Is there a way out for Argentina? (Monica de Bolle, 11/28/23, PIIE)
To better understand Argentina’s cycle of economic crises, it helps to trace the history of Peronism from its original goal to turn away from the nation’s largely agriculture-based economy, which was overly dependent on international fluctuations of commodity prices, and toward industrialization using whatever means necessary: protectionism and subsidized credit for selected sectors, combined with targeted government social welfare spending for favored population segments. Adopting the advice of so-called dependency theory advocates, Perón also created labor protections for the new urban-industrial labor force, as well as several state-owned enterprises. In a pattern that was to be repeated over many decades, enactment of these policies between 1946 and 1955 increased Argentina’s budget deficits, its external debt, and balance of payments vulnerabilities, laying the groundwork for future boom and bust cycles.
By 1977, the country was suffering its first bout of hyperinflation, with an annual rate of over 300 percent. In 1978, an inflation stabilization plan was attempted, and it succeeded in halving the inflation rate for a short period. But in 1981, the country had a severe balance of payments crisis, which led to a debt default accompanied by a banking crisis. By 1985, inflation had spiked to more than 670 percent, forcing the adoption of the Austral Plan. The currency’s name was changed from the peso to the austral, wages were frozen, the exchange rate was fixed, and spending was slashed for a brief period. Ultimately, the Austral Plan failed, and by 1989, inflation had reached more than 3,000 percent. Argentina’s attempts at stabilization involved several IMF programs generally calling for tough austerity measures, including budget cuts, deregulation, and a floating currency.
In 1991, Argentina adopted the so-called Convertibility Plan following several reforms, including some designed to rein in the budget deficit, which succeeded in eliminating the country’s hyperinflation and restoring stability for a time. Over the next decade, Argentina fared somewhat well despite a banking crisis in 1995. By the late 1990s, other problems associated with growing domestic imbalances were aggravated by external shocks stemming from emerging-market crises of that period. Spurred in part by commodity price fluctuations and financial panics, these crises took their toll on the economy.

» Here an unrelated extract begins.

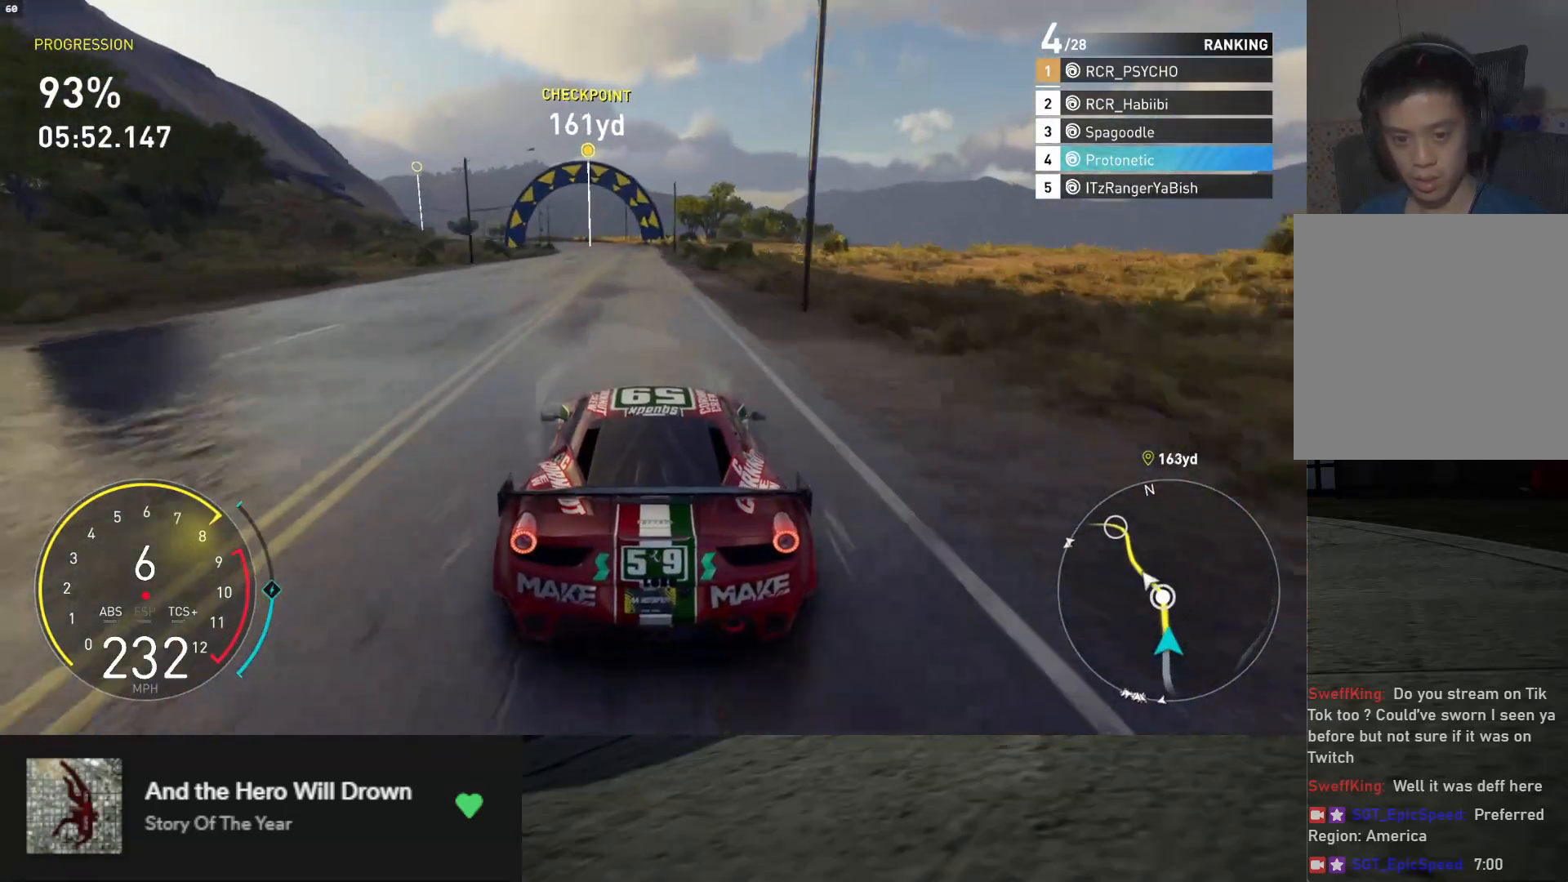
{"buttons": ["R2"], "left_stick": "down-left", "right_stick": "center", "events": [[133, "left_stick", "left"], [300, "left_stick", "down-left"]]}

When Brazil was forced to devalue its currency in 1999, Argentina’s fixed parity with the dollar accentuated its lack of competitiveness, further weakening its already fragile economic situation. In 2001, Argentina finally faced its demons, abandoned the Convertibility Plan, and suffered its worst financial crisis in modern times. The crisis involved a complex debt default, a collapse of the banking system, and a deep recession. By 2003 the outlook had improved significantly as a result of rising commodity prices in international markets.
During the worst of the turmoil in 2001, Argentina became famous for its revolving door of five presidents in only 12 days. Eduardo Duhalde, appointed as interim president by Congress in January of 2002, would see the country through the aftermath of the crisis, handing the presidency to Néstor Kirchner in 2003 following his victory in the 2003 elections. During his time in office, Argentina grew at an average clip of about 8.5 percent annually fueled by high commodity prices as well as some domestic reforms. In 2007, Néstor Kirchner’s wife Cristina Kirchner was elected president. Néstor had planned a comeback to power, but he died in 2010, one year before Cristina was reelected for a second term.
Cristina Kirchner’s time in office, from 2007 until 2015, became the hallmark of what is now known as Kirchnerism, a mixture of ad hoc government interventions in the functioning of markets—including setting or freezing certain prices—and tinkering with Argentina’s statistics, particularly with official inflation data. Her tenure was plagued by fiscal irresponsibility and corruption scandals. Argentina did manage to avoid a major financial crisis during her time in office, helped by high commodity prices and investments from China, but it remained vulnerable to crises. Cristina’s successor, Mauricio Macri, failed to resolve inherited and newly created problems, helping to lead the economy to its current state.